2020 scenarios for equity investors

2020 scenarios for equity investors

At its current level, the Thai stock market is quite attractive in terms of forward price-to-earnings (P/E) ratio and equity yield gap for 2020, especially now that progress has been made towards a Sino-US trade deal.

Year-end target for 2020: Our base-case SET target for the end of 2020 of 1,683 is pegged to a P/E ratio of 16.5 times, which is about 1 standard deviation above the five-year mean of 15.4 times. Our 2020 earnings per share (EPS) forecast of 102 baht is slightly below the consensus of 103.10.

Under our bull-case scenario for year-end 2020, a further market re-rating could push the SET to around 1,768 (a P/E ratio of 17 times and EPS of 104 baht), supported in part by effective government economic measures and eased concerns over global trade.

Sustained low bond yields in an environment of dovishness among major central banks (and the Bank of Thailand) and quiescent inflation (below the target of 2.5%) would keep the equities-bond yield gap wide, boosting the relative attractiveness of equities.

Under our bear-case scenario, the market P/E ratio at the end of 2020 could fall to 15.4 times (the SET's five-year mean), implying an index of 1,509 with an EPS of 98 baht, squeezed by weaker global and domestic macroeconomic conditions. Persisting trade conflict could keep investors skittish; if the Sino-US trade dispute were to intensify, the forward market P/E ratio could fall below its long-term mean.

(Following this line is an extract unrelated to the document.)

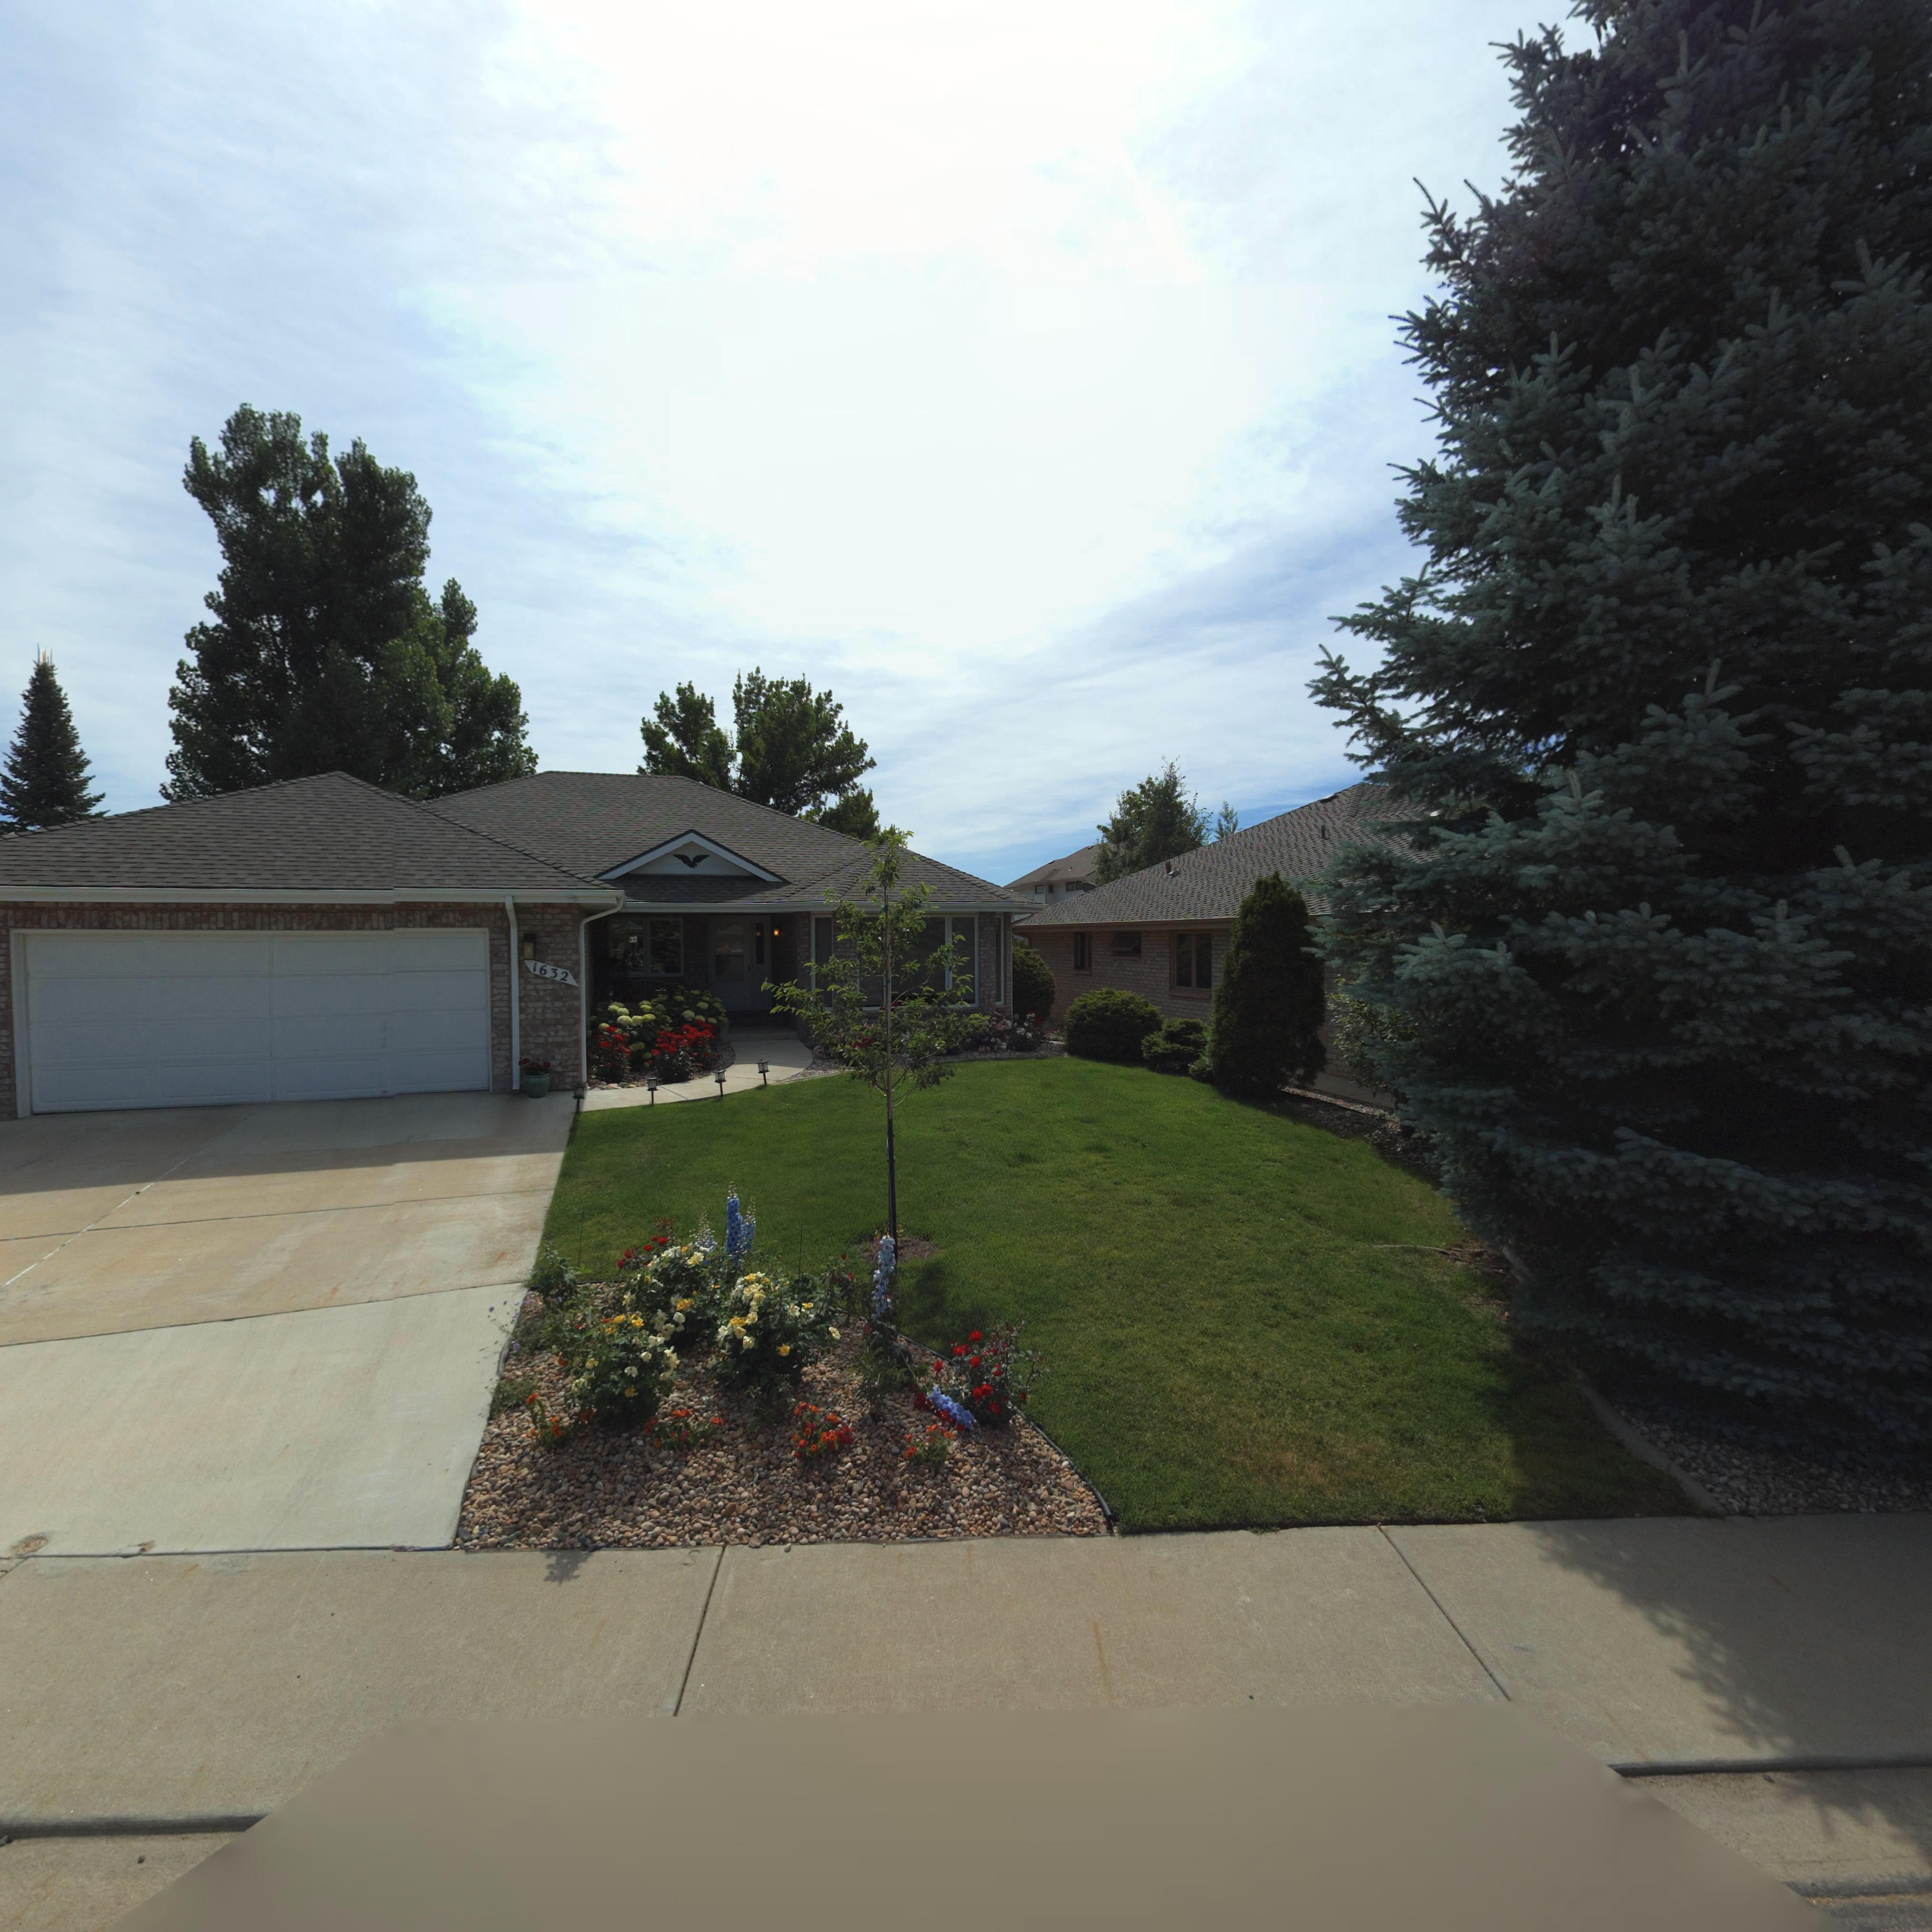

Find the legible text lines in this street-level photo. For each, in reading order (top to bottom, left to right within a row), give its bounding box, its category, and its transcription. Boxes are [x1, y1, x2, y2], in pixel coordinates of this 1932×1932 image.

[532, 961, 569, 982] StreetNumber: 1632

Attractive yield gap valuation: The SET's yield gap against the 10-year Thai government bond of 4.1% puts it deeper into cheap territory, while its yield gap against the three-year bond puts it in only modestly cheap space, based on historical data.

Assuming that the Sino-US trade conflict doesn't intensify further, the current valuation gap implies an attractive market level with key support at 1,531 points (a yield gap 0.7 standard deviations below the mean). On the other hand, if the trade conflict were to escalate further, the yield gap could stay wide for longer.

In any case, considering that analysts' cuts in EPS forecasts tend to trail the market (pricing in perceived risk to earnings), a yield gap valuation level of 0.7 to 0.8 standard deviations above the mean (implying a SET index between 1,495 and 1,530) would be an interesting entry level: historically, during the past decade, the yield gap has stayed within that range for only a few months (at most) before the market has rebounded.

Unless the risk is economic recession, the wide yield gap of 0.7 to 0.8 standard deviations above the mean should not last more than a couple of months this time around.

P/E premium over Asean peers: Because high-P/E (more than 30 times) stocks -- chiefly in the Transport and Utilities sectors -- now comprise 21% of the SET50 (up from peak P/E levels of just 9-11% in 2013 and 2015), the SET P/E ratio is now at a premium against Asean peers (Indonesia, the Philippines and Malaysia).

The high P/E ratios of many stocks are supported by expectations of swift business and earnings growth in the coming years from secured new capacity and/or anticipated investments. The change in the structure of the SET P/E ratio should keep the broad market valuation elevated (relative to the SET's historical P/E ratio) over the next couple of years until the growth profiles of those stocks normalise. This could occur either as high-base effects start kicking in or due to a lack of opportunities to expand capacity, causing the prevailing P/E ratios of stocks in the 40-times-plus range to scale back to between 20 and 30 times.

The forward P/E ratio of 15.1 times for 2020 is not too demanding, assuming moderately stronger Thai economic growth next year. If lingering risks -- particularly trade conflict -- were to ease, there would be scope for upside.

Budget approval adds firepower to stimulus: Despite the delay to passing the fiscal 2020 budget to January or even February (the fiscal year actually started on Oct 1, 2019), the government has launched several stimulus measures during recent months worth more than 400 billion baht (about half in the form of low-cost loans from state-owned banks).

Farm income guarantees alone are budgeted at 70 billion baht, but the actual amount could be lower, as the prices of some farm products (particularly palm oil and rice) have increased recently.

Additional stimulus measures are expected after the fiscal 2020 budget is passed, especially related to welfare programmes that were promised during the election campaign. The central budget is worth 518 billion baht (up 10.7% year-on-year) and will include substantial economic stimulus on top of normal allocations for government departments.

Infrastructure project acceleration: Several big-ticket infrastructure projects have been signed in recent months, among them the three-airport high-speed railway and the third phase of the Map Ta Phut seaport. Others -- Laem Chabang port's third phase and U-tapao airport expansion -- are pending.

Several more projects are being reviewed by the transport minister with an eye to opening new tenders. It could take some months for the government to open any further new big-ticket projects to tender, such as the Purple-South and Orange-West commuter train lines and the Map Ta Phut-Nong Khai standard-gauge railway. All three planned projects have made progress in the environment impact assessment process.